If such a Pollyanna-ish attitude annoys you, try one of the more recent darker daylilies such as ‘Bella Lugosi’—named for the actor who portrayed Dracula—instead. Come to think of it, though, Bella’s larger size and deep purple flowers would provide a striking contrast to Stella’s petite yellow. Obviously, they make such a cute couple that you need both.
The fact that wild daylilies even grow in ditches indicates that you can plant the tamer ones almost anywhere you please, though ditches aren’t recommended! As long as they receive at least six hours of sunlight a day in reasonably well-drained soil, they should prove virtually indestructible, though it may not be a good idea to place ‘Bella Lugosi’ near your garlic patch.
Speaking of the perennially popular, white-flowered “snowball bushes” always have been requisite as well, since nothing else can produce such huge blooms in shade. One of the most beloved is ‘Annabelle’—an improved smooth hydrangea that appeared in the 1960s. For an even more improved version, try the ‘Incrediball’ Hydrangea which carries foot-wide heads of blooms bigger than basketballs from early summer through early fall.

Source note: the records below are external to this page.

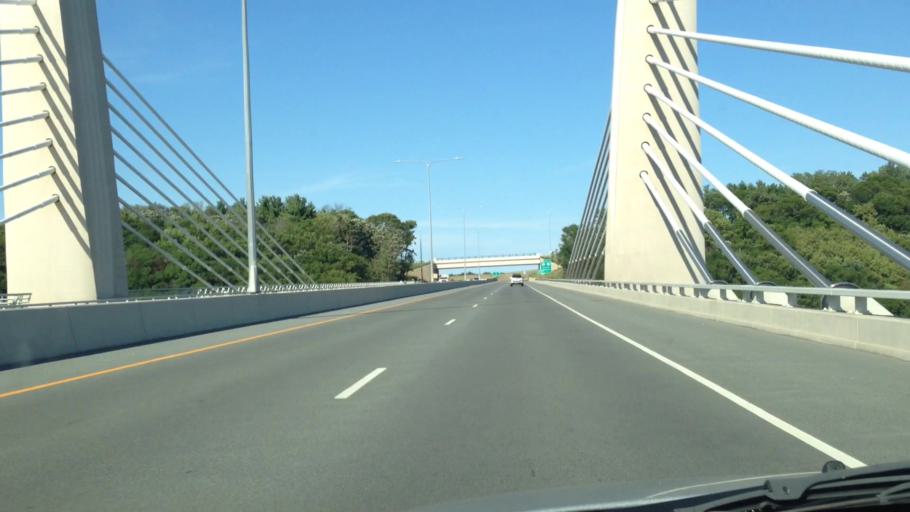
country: US
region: Minnesota
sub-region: Washington County
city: Oak Park Heights
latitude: 45.0437
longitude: -92.7815
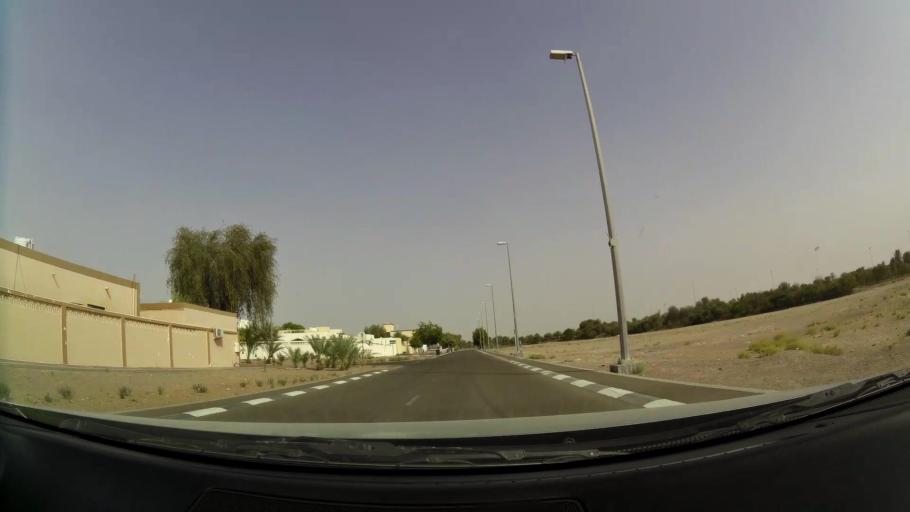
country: AE
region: Abu Dhabi
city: Al Ain
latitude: 24.2037
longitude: 55.5854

Either will light up that gloomy spot on the east side of your house, which only gets sun in the morning, and remains shaded throughout the rest of the day. And your children will enjoy playing wedding with those instant bouquets, as so many other children have done before them.
That is, perhaps, one of the best reasons for growing these old reliables. They link you to generations of other gardeners. Plus you can feel smug that your ‘Jackmanii’ Clematis is already in full bloom while your neighbor’s is doing jack all!